AI methods are used in societally important settings, ranging from credit to
employment to housing, and it is crucial to provide fairness in regard to
algorithmic decision making. Moreover, many settings are dynamic, with
populations responding to sequential decision policies. We introduce the study
of reinforcement learning (RL) with stepwise fairness constraints, requiring
group fairness at each time step. Our focus is on tabular episodic RL, and we
provide learning algorithms with strong theoretical guarantees in regard to
policy optimality and fairness violation.
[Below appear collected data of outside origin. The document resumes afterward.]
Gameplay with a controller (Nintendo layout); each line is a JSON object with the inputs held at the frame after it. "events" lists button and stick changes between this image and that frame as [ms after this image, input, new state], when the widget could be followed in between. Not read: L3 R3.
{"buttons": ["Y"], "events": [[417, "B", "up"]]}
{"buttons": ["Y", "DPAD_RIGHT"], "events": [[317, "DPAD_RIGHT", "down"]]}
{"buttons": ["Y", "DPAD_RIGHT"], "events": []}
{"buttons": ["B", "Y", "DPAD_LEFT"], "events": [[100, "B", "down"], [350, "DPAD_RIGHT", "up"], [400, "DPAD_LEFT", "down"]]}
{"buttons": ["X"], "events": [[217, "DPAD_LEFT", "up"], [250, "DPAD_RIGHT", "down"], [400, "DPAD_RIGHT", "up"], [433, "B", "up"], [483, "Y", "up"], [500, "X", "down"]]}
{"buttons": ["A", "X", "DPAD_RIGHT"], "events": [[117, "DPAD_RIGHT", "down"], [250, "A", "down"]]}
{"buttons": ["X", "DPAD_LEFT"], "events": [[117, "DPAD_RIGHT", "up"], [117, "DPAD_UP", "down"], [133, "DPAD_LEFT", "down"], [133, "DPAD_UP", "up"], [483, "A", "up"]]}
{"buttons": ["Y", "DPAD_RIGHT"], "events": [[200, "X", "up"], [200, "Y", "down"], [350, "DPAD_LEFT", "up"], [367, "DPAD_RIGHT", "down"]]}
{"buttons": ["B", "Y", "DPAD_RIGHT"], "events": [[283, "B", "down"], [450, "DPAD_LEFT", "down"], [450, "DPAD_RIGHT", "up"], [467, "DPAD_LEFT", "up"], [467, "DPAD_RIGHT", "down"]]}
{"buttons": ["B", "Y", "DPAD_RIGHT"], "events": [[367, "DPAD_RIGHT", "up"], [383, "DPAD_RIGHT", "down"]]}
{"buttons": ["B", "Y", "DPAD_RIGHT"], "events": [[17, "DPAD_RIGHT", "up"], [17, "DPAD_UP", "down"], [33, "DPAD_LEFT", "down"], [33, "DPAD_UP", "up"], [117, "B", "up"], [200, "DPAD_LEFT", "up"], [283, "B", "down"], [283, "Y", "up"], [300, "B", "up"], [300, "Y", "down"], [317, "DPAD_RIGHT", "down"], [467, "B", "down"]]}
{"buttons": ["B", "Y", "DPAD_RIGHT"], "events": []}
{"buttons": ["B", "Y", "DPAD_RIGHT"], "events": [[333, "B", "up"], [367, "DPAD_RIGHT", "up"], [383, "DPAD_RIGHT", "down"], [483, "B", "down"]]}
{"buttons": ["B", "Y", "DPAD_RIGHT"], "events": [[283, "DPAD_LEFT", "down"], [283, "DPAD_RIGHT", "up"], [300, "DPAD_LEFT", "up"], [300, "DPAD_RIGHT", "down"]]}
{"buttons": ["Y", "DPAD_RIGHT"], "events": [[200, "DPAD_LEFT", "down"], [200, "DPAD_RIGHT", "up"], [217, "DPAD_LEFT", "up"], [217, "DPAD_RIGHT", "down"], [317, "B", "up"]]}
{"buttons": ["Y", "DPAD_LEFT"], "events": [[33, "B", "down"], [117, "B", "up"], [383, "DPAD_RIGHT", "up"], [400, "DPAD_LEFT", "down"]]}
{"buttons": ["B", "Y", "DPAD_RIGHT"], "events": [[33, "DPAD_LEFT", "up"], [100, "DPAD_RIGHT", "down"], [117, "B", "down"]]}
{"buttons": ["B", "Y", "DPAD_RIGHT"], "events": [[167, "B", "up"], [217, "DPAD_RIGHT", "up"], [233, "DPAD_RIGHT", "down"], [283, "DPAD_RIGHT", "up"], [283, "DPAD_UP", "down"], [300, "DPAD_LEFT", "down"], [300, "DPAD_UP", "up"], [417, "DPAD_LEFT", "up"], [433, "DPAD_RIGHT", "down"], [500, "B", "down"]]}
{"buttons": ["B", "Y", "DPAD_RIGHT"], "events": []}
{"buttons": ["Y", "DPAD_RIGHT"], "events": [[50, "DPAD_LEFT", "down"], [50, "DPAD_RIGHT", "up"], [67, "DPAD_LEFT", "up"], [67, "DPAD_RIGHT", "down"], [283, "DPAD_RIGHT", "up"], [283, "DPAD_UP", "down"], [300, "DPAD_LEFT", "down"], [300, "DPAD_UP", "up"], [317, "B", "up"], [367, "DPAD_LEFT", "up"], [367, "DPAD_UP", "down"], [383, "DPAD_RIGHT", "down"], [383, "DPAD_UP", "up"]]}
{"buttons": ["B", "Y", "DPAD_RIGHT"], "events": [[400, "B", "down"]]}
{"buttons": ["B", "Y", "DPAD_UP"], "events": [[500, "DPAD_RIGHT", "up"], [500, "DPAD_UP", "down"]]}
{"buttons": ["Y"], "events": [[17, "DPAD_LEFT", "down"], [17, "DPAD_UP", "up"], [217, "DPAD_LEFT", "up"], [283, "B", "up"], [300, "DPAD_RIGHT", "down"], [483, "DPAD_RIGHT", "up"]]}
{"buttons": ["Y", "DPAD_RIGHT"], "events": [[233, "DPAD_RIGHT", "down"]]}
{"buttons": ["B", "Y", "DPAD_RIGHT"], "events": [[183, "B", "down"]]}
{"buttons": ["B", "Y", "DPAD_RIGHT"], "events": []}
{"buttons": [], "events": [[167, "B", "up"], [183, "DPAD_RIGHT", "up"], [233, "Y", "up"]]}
Our framework provides useful tools
to study the impact of fairness constraints in sequential settings and brings
up new challenges in RL.

介绍了在社会重要领域中使用人工智能算法进行算法决策的公平性问题，并介绍了强调每个时间步骤群体公平性的强化学习框架和学习算法。

具有分步公平约束的强化学习

Reinforcement Learning with Stepwise Fairness Constraints

Off-policy evaluation of sequential decision policies from observational data
is necessary in applications of batch reinforcement learning such as education
and healthcare. In such settings, however, unobserved variables confound
observed actions, rendering exact evaluation of new policies impossible, i.e.,
unidentifiable. We develop a robust approach that estimates sharp bounds on the
(unidentifiable) value of a given policy in an infinite-horizon problem given
data from another policy with unobserved confounding, subject to a sensitivity
model. We consider stationary or baseline unobserved confounding and compute
bounds by optimizing over the set of all stationary state-occupancy ratios that
agree with a new partially identified estimating equation and the sensitivity
model. We prove convergence to the sharp bounds as we collect more confounded
data. Although checking set membership is a linear program, the support
function is given by a difficult nonconvex optimization problem. We develop
approximations based on nonconvex projected gradient descent and demonstrate
the resulting bounds empirically.

通过数据策略辅助下的敏感性模型，我们开发了一种强健的方法，针对诸如教育和医疗等批量强化学习的应用中未被观察到的变量，估计了一个无限时间阶段内给定策略值的尖锐边界。我们证明，随着我们收集更多混淆数据，我们能够收敛于尖锐的边界。虽然检查集合成员身份是一个线性规划，但支持功能是由一个困难的非凸优化问题给出的。我们基于非凸投影梯度下降方法开发了一些近似，并在实证中演示了所得到的边界。